Other authorizations are issued for marine mammal takes during commercial fishing operations.
Under the ESA, incidental take permits are typically issued when threatened or endangered species may be affected during the operation of:
- State commercial and recreational fisheries in state waters.
- Power plants with cooling water intake structures.
A habitat conservation plan must accompany an application for an ESA incidental take permit. The habitat conservation plan helps ensure that the effects of the authorized incidental take are minimized or mitigated to the maximum extent practicable.
Directed Take Permits
Directed take permits are issued under the ESA and/or the MMPA for activities such as:
- Scientific research on wild animals, captive animals, or parts of protected species (e.g., blood, tissue, bones, whiskers).
- Activities that enhance the propagation or survival of the species.
- Commercial/educational photography.
- Import of a marine mammal for public display.
Which protected species require a permit from NOAA Fisheries?
Under the Endangered Species Act, NOAA Fisheries has jurisdiction over endangered and threatened marine species including some marine mammals, some marine and anadromous fish, some marine invertebrates, sea turtles when in the water, and one marine plant. Protected species include both vertebrates and invertebrates and both domestic and foreign species. Examples include:
- Shortnose sturgeon
- Sacramento River winter-run Chinook salmon
- Common angelshark
- Leatherback sea turtle
- Loggerhead sea turtle
- Blue whale
- Steller sea lion
- White abalone
- Elkhorn coral
- Johnson’s seagrass
Under the Marine Mammal Protection Act, NOAA Fisheries has jurisdiction over all whales, dolphins and porpoises (cetaceans), and seals and sea lions (pinnipeds). Examples include:
- Spinner dolphin
- Killer whale
- North Atlantic right whale
- Harbor porpoise
- Gray seal
- California sea lion
- Humpback whale
- Ribbon seal
- Northern elephant seal
- Bottlenose dolphin
Because some species protected under the ESA and/or the MMPA are under the jurisdiction of the U.S. Fish and Wildlife Service, permits and authorizations for activities affecting those species are issued by the U.S. FWS. Examples include sea turtles on land, walrus, manatees, polar bears, and sea otters. Visit the U.S. FWS website to learn more:
Do I need a permit?
You may need a permit or authorization if you will be conducting activities that directly or indirectly affect endangered or threatened species or marine mammals. Permits may be issued to federal, state, and local agencies, universities, corporations, individuals, and non-governmental organizations.

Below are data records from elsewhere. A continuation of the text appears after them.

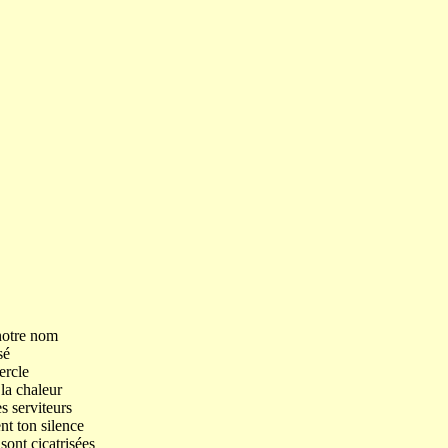
notre nom
sé
ercle
 la chaleur
s serviteurs
nt ton silence
sont cicatrisées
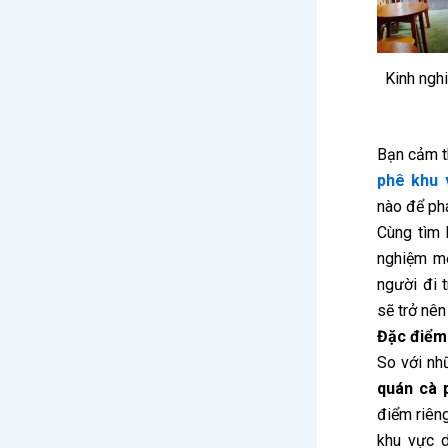
Kinh ngh
Bạn cảm t
phê khu 
nào để phá
Cùng tìm 
nghiệm mở
người đi 
sẽ trở nên
Đặc điểm 
So với nh
quán cà 
điểm riêng
khu vực d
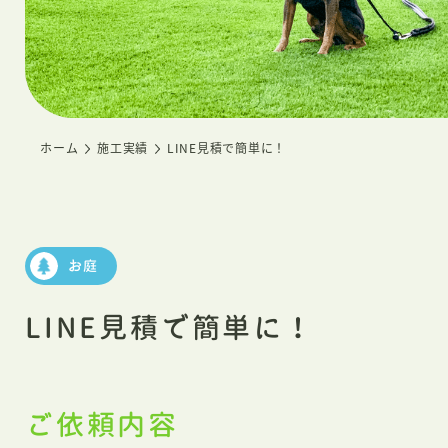
ホーム
施工実績
LINE見積で簡単に！
お庭
LINE見積で簡単に！
ご依頼内容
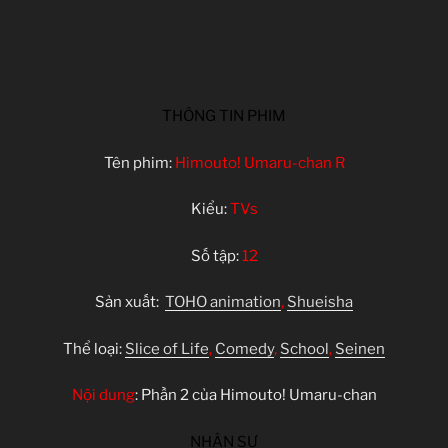
THÔNG TIN PHIM
Tên phim:
Himouto! Umaru-chan R
Kiểu:
TVs
Số tập:
12
Sản xuất:
TOHO animation
,
Shueisha
Thể loại:
Slice of Life
,
Comedy
,
School
,
Seinen
Nội dung
: Phần 2 của Himouto! Umaru-chan
NHÂN SỰ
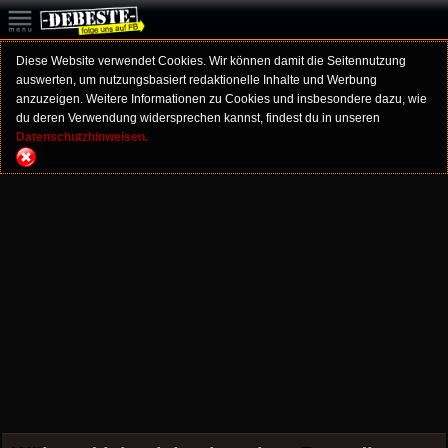
Diese Website verwendet Cookies. Wir können damit die Seitennutzung
auswerten, um nutzungsbasiert redaktionelle Inhalte und Werbung
anzuzeigen. Weitere Informationen zu Cookies und insbesondere dazu, wie
du deren Verwendung widersprechen kannst, findest du in unseren
Datenschutzhinweisen.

To get started, view the Pre-Application Guide in NOAA Fisheries’ online application system for authorizations and permits for protected species. This guide will help you determine the type of permit you need and how to apply for it.
For information about incidental take of marine mammals during commercial fishing and how to obtain a certificate, visit our Marine Mammal Authorization Program page.
How can I find out about pending and issued permits and authorizations?
- Search the Federal Register. Many permits and authorizations for protected species have public comment periods that are published in the Federal Register. Notices are also published in the Federal Register when certain permits or authorizations are issued.
- Use our online application system for authorizations and permits for protected species (APPS). Most applications for directed take permits under the Endangered Species Act and Marine Mammal Protection Act can be found here, including those currently available for public comment. You can also use APPS to search issued and expired directed take permits.
- Visit our Marine Mammal Protection Act incidental take authorization page to find which applications for marine mammal incidental take have been submitted, issued, and expired, as well as related and supporting documents for each application.